A shocked Ms Kendall said: ‘Why would you take someone’s womb if it’s fine? Why didn’t we have this discussion before that if it’s fine you’re not going to take it?’   

Ms Kendall, who has autism and sometimes struggles to consume water, claims hours later the surgeon berated her down the phone telling her to drink, that he had ‘put my neck on the line for you’, and ordered medics to not give her anymore IV fluids. 

Mr Hammond said: ‘I can’t even tell you what he sounded like. He was so nasty.’ 

Around 13 hours after surgery Ms Kendall was ‘kicked out’ of the hospital in a wheelchair still ‘high on drugs’ with her pleas for ‘another bag of fluids before she left’ being rejected. 

The NHS website states between a one and four day stay in hospital after a laparoscopic hysterectomy. 

Ms Kendall claims her discharge notes, which she didn’t receive when she left, detailed that she had eaten, and drunk fluids. She says this is not true.

‘It was a very sad drive home and for me it was heartbreaking, she looked so frail and so unwell,’ Mr Hammond said.

‘I felt dirty to be honest with you. And I was thinking what have we done? I felt like something was up. It just felt really dirty and like we had done the wrong thing.’ 

Within 24 hours a panicked Ms Kendall was struggling to breathe and was taken by ambulance to an NHS hospital.

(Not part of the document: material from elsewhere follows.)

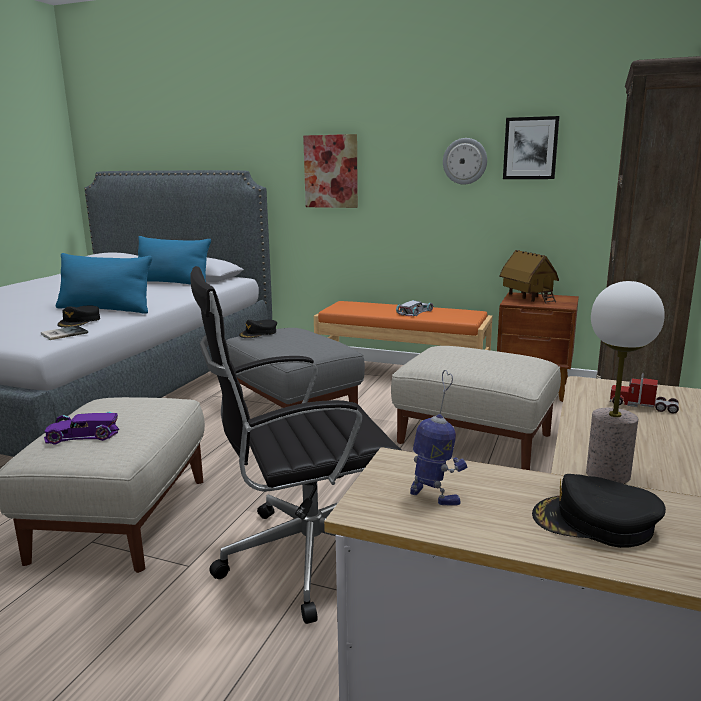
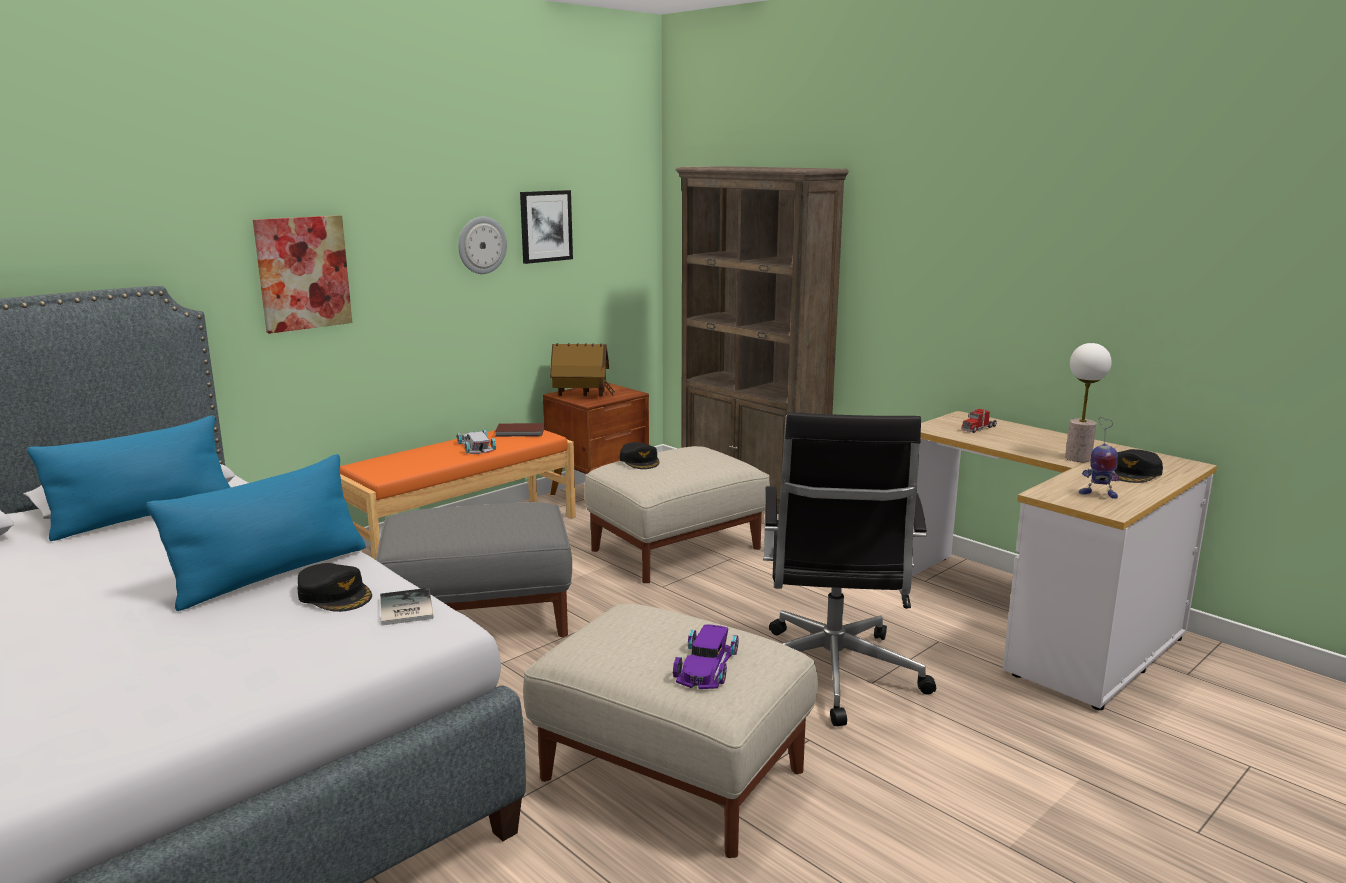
camera: 65 degrees left, 0 degrees up
black cap [239,319,277,338] -> black cap moved to [620,442,659,469]
toy robot [410,370,467,505] -> toy robot turned 135 degrees counterclockwise [1079,417,1120,499]
none -> brown book [495,423,545,437]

She was admitted to hospital for six days after doctors found a blood clot on her lungs and excess air in her stomach. 

A fortnight later Ms Kendall noticed she was bleeding which progressively got worse over the next month.

At its worst she was passing blood clots the size of her hand which left her in tears and fearing she was going to die. 

‘I genuinely thought I was going to die,’ she said. ‘I’ve had my womb removed I shouldn’t be having these. 

‘It was like a constant. If I got up I could feel one coming out of me and then I would start crying and it was a cycle over the next few weeks.’

Frantic emails to her private surgeon were rebuffed and when he did finally agree to meet face-to-face again Ms Kendall said he spoke to her like she was a ‘naughty schoolgirl’.

She said: ‘I think that he really wanted rid of us at that point. And he thought, “I’m going through absolutely everything, so they don’t have anything else to say or ask me”. 

‘And he didn’t really go through anything. He just shouted at us the whole time.’

She continued to send emails to the specialist detailing her agony and begging for help, but to her shock she received a response from his secretary saying she had been discharged. 

To add insult to injury he also sent her a £2,000 bill, which Ms Kendall has refused to pay, on top of the £14,000 she had already paid.  

An NHS doctor carried out an ultrasound where he found a nodule at the top of her vagina and said she needed an emergency operation. 

But when she went to take a urine sample a plastic tube came out of her body and fell into a pot leaving surgeons baffled who then immediately cancelled her surgery. 

Six weeks after her hysterectomy Ms Kendall had to have further surgery to make sure nothing else was left inside her body and to remove an endometrioma – a fluid-filled cyst that forms on the ovary.    

She described having to have another operation so soon as ‘traumatising’ and now has post-traumatic stress disorder.

Holding back tears, Ms Kendall said: ‘I became severely depressed, like extremely depressed. I was suicidal.

‘I would wake up every single morning crying. It was the worst time of my life.’  

Now, her endometriosis has spread with her ovaries adhered to her bowels and extensive scar tissue sticking her organs together.

She is also suffering with upper intestinal and gastro issues, and the constant feeling of an ‘air bubble’ inside her stomach.

A tearful Ms Kendall described the toll it has taken on her life saying she has not been out of pain since ‘his surgery’.

‘Even like just doing my hair… By the time I’ve washed my hair and put my makeup on I’m knackered. I’m in too much pain,’ she said.

‘I want to get back into bed. So it’s very rare that I actually do anything anymore. I’m in bed a lot of the time.’

The couple have since taken to Instagram to document their ordeal after ‘almost three years of agony caused by someone who was meant to help me’. 

They had hoped to wed this year but the pain Ms Kendall goes through on a daily basis means they have had to put those plans on hold.